= Margot Shiner =

German-British gastroenterologist

Margot Shiner (nee Last; 4 June 1923 – 31 July 1998) was a German-British gastroenterologist and medical researcher who worked in London and Israel. As a result of her development of a new technique to biopsy the small intestine in children, she has been credited with launching the subspecialty of paediatric gastroenterology.

==Early life==
Margot Last was born on 4 June 1923 to a Jewish family in Berlin, where her father worked as a textile merchant. In 1936, her family fled Nazi Germany to Prague; they settled in London in 1938. She attended Parliament Hill School and received a medical degree from the University of Leeds in 1947. She married Alex Shiner shortly thereafter, and they had three sons.

==Career==
After qualifying as a doctor, Shiner returned to London to work as a house officer. After completing her Diploma in Child Health in 1949, she became a house officer at Great Ormond Street Hospital and was an assistant medical officer in Hendon from 1951 to 1952. Seeking a career in research, rather than purely clinical care, she secured an appointment at the Royal Postgraduate Medical School at Hammersmith Hospital, where she began researching paediatric gastroenterology. In 1957, Shiner joined the Medical Research Council (MRC) gastroenterology research unit at Central Middlesex Hospital under the leadership of Francis Avery Jones, and became a consultant gastroenterologist there in 1971. When the research unit was closed, she moved to an MRC research unit at Northwick Park Hospital. She left London for Israel in 1983, establishing a department of paediatric gastroenterology at Assaf Harofeh Medical Center, a teaching hospital of Tel Aviv University's Sackler Faculty of Medicine. She was appointed visiting professor of paediatrics at Tel Aviv University and became an emeritus professor of medicine in 1991.
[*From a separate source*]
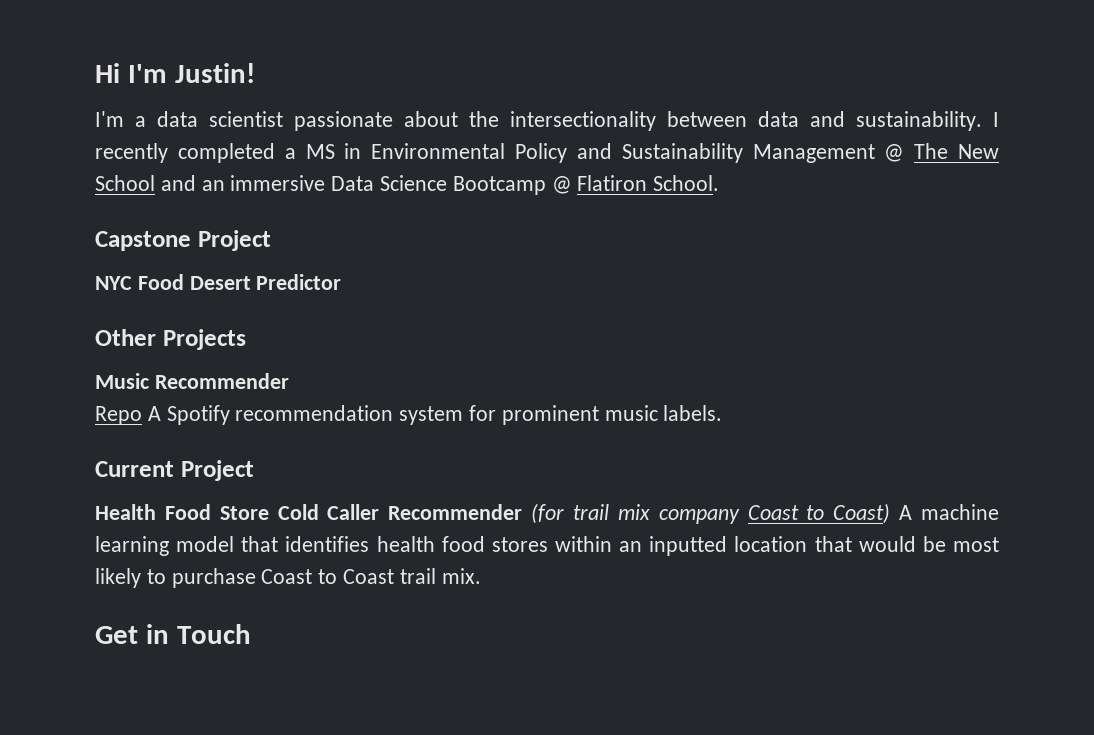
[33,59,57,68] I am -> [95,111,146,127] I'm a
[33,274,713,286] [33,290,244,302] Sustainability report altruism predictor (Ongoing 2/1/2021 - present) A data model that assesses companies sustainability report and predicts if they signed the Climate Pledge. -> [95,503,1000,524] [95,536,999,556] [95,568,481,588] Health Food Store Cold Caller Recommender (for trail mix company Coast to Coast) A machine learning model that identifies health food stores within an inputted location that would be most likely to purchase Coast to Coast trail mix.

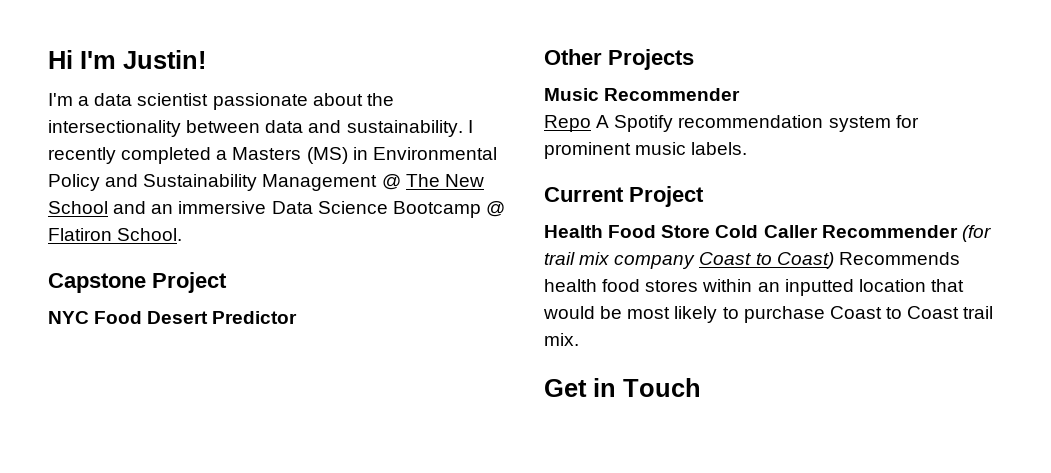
[305,144,335,159] MS -> [232,147,348,164] Masters (MS)
[899,504,1000,520] [95,536,370,556] A machine learning model that identifies -> [838,252,960,265] Recommends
In 1956, Shiner designed a biopsy tube that could be used to take biopsies from children's small intestines and could thereby be used in the diagnosis of childhood coeliac disease, Whipple's disease and nodular lymphoid hyperplasia. She published the details of her technique in The Lancet. In 1963, she invented a sterile tube that could be used to take uncontaminated bacterial samples from the intestinal cavity; this allowed microbiologists to study the small intestine in greater detail than previously possible. Over her career, she authored 80 original articles, 14 book chapters, and the 1983 textbook Ultrastructure of the Small Intestinal Mucosa.

==Death and legacy==
Shiner died on 31 July 1998 in Jerusalem from non-Hodgkin's lymphoma.

John Walker-Smith credited Shiner's pioneering use of biopsy tubes to diagnose coeliac disease in children with launching paediatric gastroenterology as a distinct subspecialty. He said of Shiner's technique, "It offered a whole new era of understanding of disorders of the small intestine in childhood." Her biopsy tube came to be known as the Shiner mucosal biopsy tube.